▸ **What is being asked**
Between the line containing "9. The Club" and the line containing "63,050 | 81,657 |" lies a run of lines; give that run again exactly, with both of those lines, and nothing else from the entries below.

▸ **Listed records**
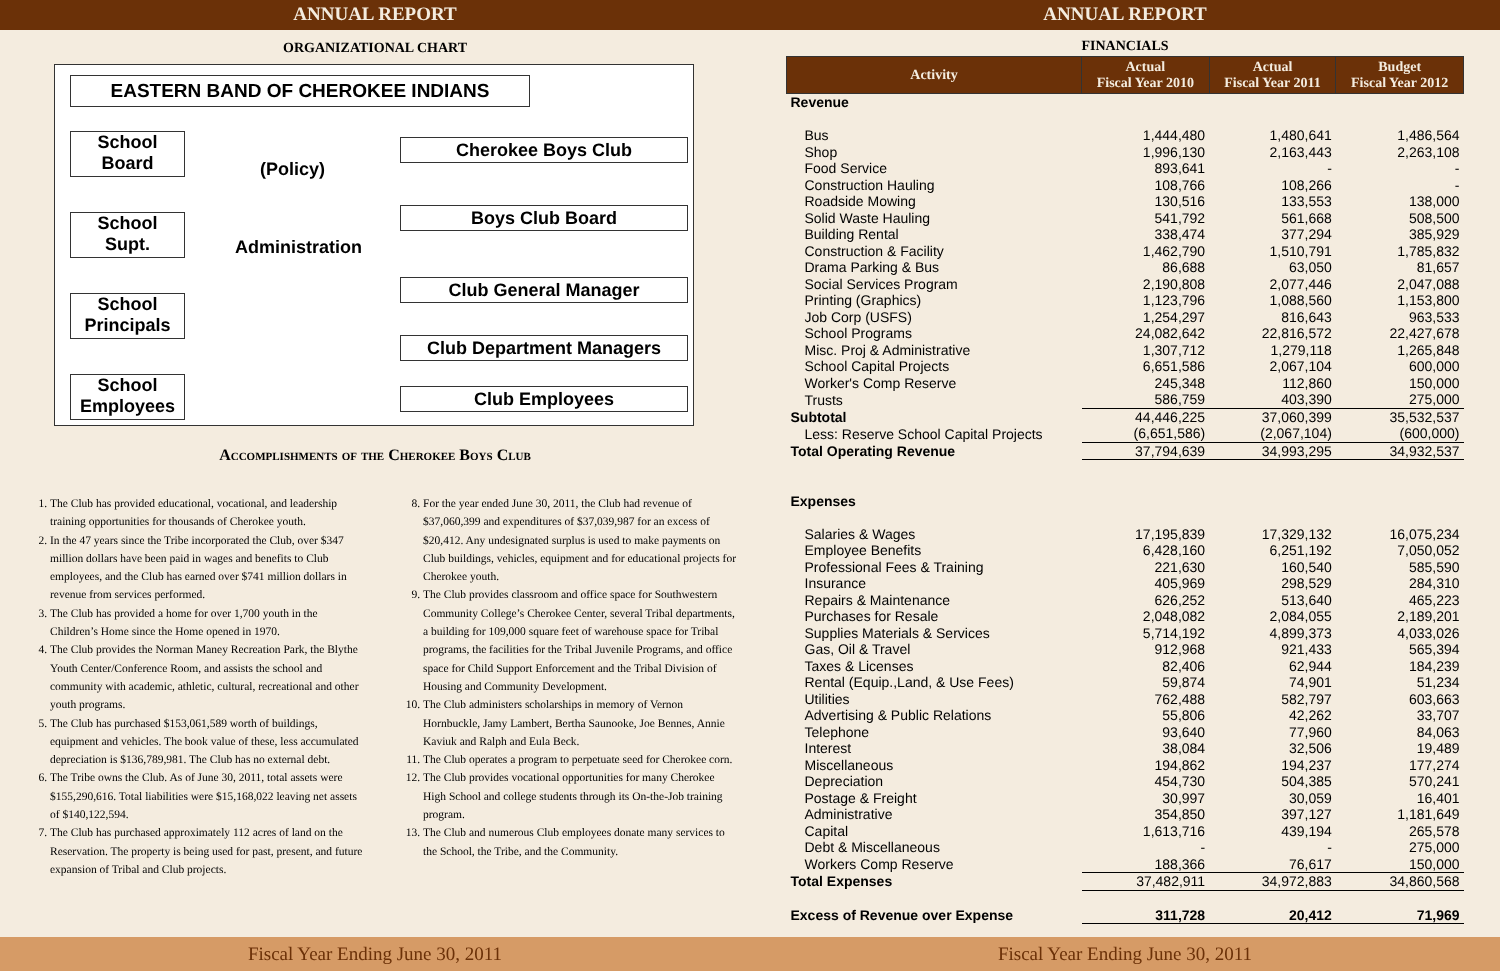ANNUAL REPORT ANNUAL REPORT
ORGANIZATIONAL CHART
EASTERN BAND OF CHEROKEE INDIANS
School
Board
(Policy)
Cherokee Boys Club
Boys Club Board
School
Supt.
Administration
Club General Manager
School
Principals
Club Department Managers
School
Employees
Club Employees
Accomplishments of the Cherokee Boys Club
1. The Club has provided educational, vocational, and leadership training opportunities for thousands of Cherokee youth.
2. In the 47 years since the Tribe incorporated the Club, over $347 million dollars have been paid in wages and benefits to Club employees, and the Club has earned over $741 million dollars in revenue from services performed.
3. The Club has provided a home for over 1,700 youth in the Children’s Home since the Home opened in 1970.
4. The Club provides the Norman Maney Recreation Park, the Blythe Youth Center/Conference Room, and assists the school and community with academic, athletic, cultural, recreational and other youth programs.
5. The Club has purchased $153,061,589 worth of buildings, equipment and vehicles. The book value of these, less accumulated depreciation is $136,789,981. The Club has no external debt.
6. The Tribe owns the Club. As of June 30, 2011, total assets were $155,290,616. Total liabilities were $15,168,022 leaving net assets of $140,122,594.
7. The Club has purchased approximately 112 acres of land on the Reservation. The property is being used for past, present, and future expansion of Tribal and Club projects.
8. For the year ended June 30, 2011, the Club had revenue of $37,060,399 and expenditures of $37,039,987 for an excess of $20,412. Any undesignated surplus is used to make payments on Club buildings, vehicles, equipment and for educational projects for Cherokee youth.
9. The Club provides classroom and office space for Southwestern Community College’s Cherokee Center, several Tribal departments, a building for 109,000 square feet of warehouse space for Tribal programs, the facilities for the Tribal Juvenile Programs, and office space for Child Support Enforcement and the Tribal Division of Housing and Community Development.
10. The Club administers scholarships in memory of Vernon Hornbuckle, Jamy Lambert, Bertha Saunooke, Joe Bennes, Annie Kaviuk and Ralph and Eula Beck.
11. The Club operates a program to perpetuate seed for Cherokee corn.
12. The Club provides vocational opportunities for many Cherokee High School and college students through its On-the-Job training program.
13. The Club and numerous Club employees donate many services to the School, the Tribe, and the Community.
FINANCIALS
| Activity | Actual Fiscal Year 2010 | Actual Fiscal Year 2011 | Budget Fiscal Year 2012 |
| --- | --- | --- | --- |
| Revenue | | | |
| Bus | 1,444,480 | 1,480,641 | 1,486,564 |
| Shop | 1,996,130 | 2,163,443 | 2,263,108 |
| Food Service | 893,641 | - | - |
| Construction Hauling | 108,766 | 108,266 | - |
| Roadside Mowing | 130,516 | 133,553 | 138,000 |
| Solid Waste Hauling | 541,792 | 561,668 | 508,500 |
| Building Rental | 338,474 | 377,294 | 385,929 |
| Construction & Facility | 1,462,790 | 1,510,791 | 1,785,832 |
| Drama Parking & Bus | 86,688 | 63,050 | 81,657 |
| Social Services Program | 2,190,808 | 2,077,446 | 2,047,088 |
| Printing (Graphics) | 1,123,796 | 1,088,560 | 1,153,800 |
| Job Corp (USFS) | 1,254,297 | 816,643 | 963,533 |
| School Programs | 24,082,642 | 22,816,572 | 22,427,678 |
| Misc. Proj & Administrative | 1,307,712 | 1,279,118 | 1,265,848 |
| School Capital Projects | 6,651,586 | 2,067,104 | 600,000 |
| Worker's Comp Reserve | 245,348 | 112,860 | 150,000 |
| Trusts | 586,759 | 403,390 | 275,000 |
| Subtotal | 44,446,225 | 37,060,399 | 35,532,537 |
| Less: Reserve School Capital Projects | (6,651,586) | (2,067,104) | (600,000) |
| Total Operating Revenue | 37,794,639 | 34,993,295 | 34,932,537 |
| Expenses | | | |
| Salaries & Wages | 17,195,839 | 17,329,132 | 16,075,234 |
| Employee Benefits | 6,428,160 | 6,251,192 | 7,050,052 |
| Professional Fees & Training | 221,630 | 160,540 | 585,590 |
| Insurance | 405,969 | 298,529 | 284,310 |
| Repairs & Maintenance | 626,252 | 513,640 | 465,223 |
| Purchases for Resale | 2,048,082 | 2,084,055 | 2,189,201 |
| Supplies Materials & Services | 5,714,192 | 4,899,373 | 4,033,026 |
| Gas, Oil & Travel | 912,968 | 921,433 | 565,394 |
| Taxes & Licenses | 82,406 | 62,944 | 184,239 |
| Rental (Equip.,Land, & Use Fees) | 59,874 | 74,901 | 51,234 |
| Utilities | 762,488 | 582,797 | 603,663 |
| Advertising & Public Relations | 55,806 | 42,262 | 33,707 |
| Telephone | 93,640 | 77,960 | 84,063 |
| Interest | 38,084 | 32,506 | 19,489 |
| Miscellaneous | 194,862 | 194,237 | 177,274 |
| Depreciation | 454,730 | 504,385 | 570,241 |
| Postage & Freight | 30,997 | 30,059 | 16,401 |
| Administrative | 354,850 | 397,127 | 1,181,649 |
| Capital | 1,613,716 | 439,194 | 265,578 |
| Debt & Miscellaneous | - | - | 275,000 |
| Workers Comp Reserve | 188,366 | 76,617 | 150,000 |
| Total Expenses | 37,482,911 | 34,972,883 | 34,860,568 |
| Excess of Revenue over Expense | 311,728 | 20,412 | 71,969 |
Fiscal Year Ending June 30, 2011
Fiscal Year Ending June 30, 2011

▸ **Answer box**
9. The Club provides classroom and office space for Southwestern Community College’s Cherokee Center, several Tribal departments, a building for 109,000 square feet of warehouse space for Tribal programs, the facilities for the Tribal Juvenile Programs, and office space for Child Support Enforcement and the Tribal Division of Housing and Community Development.
10. The Club administers scholarships in memory of Vernon Hornbuckle, Jamy Lambert, Bertha Saunooke, Joe Bennes, Annie Kaviuk and Ralph and Eula Beck.
11. The Club operates a program to perpetuate seed for Cherokee corn.
12. The Club provides vocational opportunities for many Cherokee High School and college students through its On-the-Job training program.
13. The Club and numerous Club employees donate many services to the School, the Tribe, and the Community.
FINANCIALS
| Activity | Actual Fiscal Year 2010 | Actual Fiscal Year 2011 | Budget Fiscal Year 2012 |
| --- | --- | --- | --- |
| Revenue | | | |
| Bus | 1,444,480 | 1,480,641 | 1,486,564 |
| Shop | 1,996,130 | 2,163,443 | 2,263,108 |
| Food Service | 893,641 | - | - |
| Construction Hauling | 108,766 | 108,266 | - |
| Roadside Mowing | 130,516 | 133,553 | 138,000 |
| Solid Waste Hauling | 541,792 | 561,668 | 508,500 |
| Building Rental | 338,474 | 377,294 | 385,929 |
| Construction & Facility | 1,462,790 | 1,510,791 | 1,785,832 |
| Drama Parking & Bus | 86,688 | 63,050 | 81,657 |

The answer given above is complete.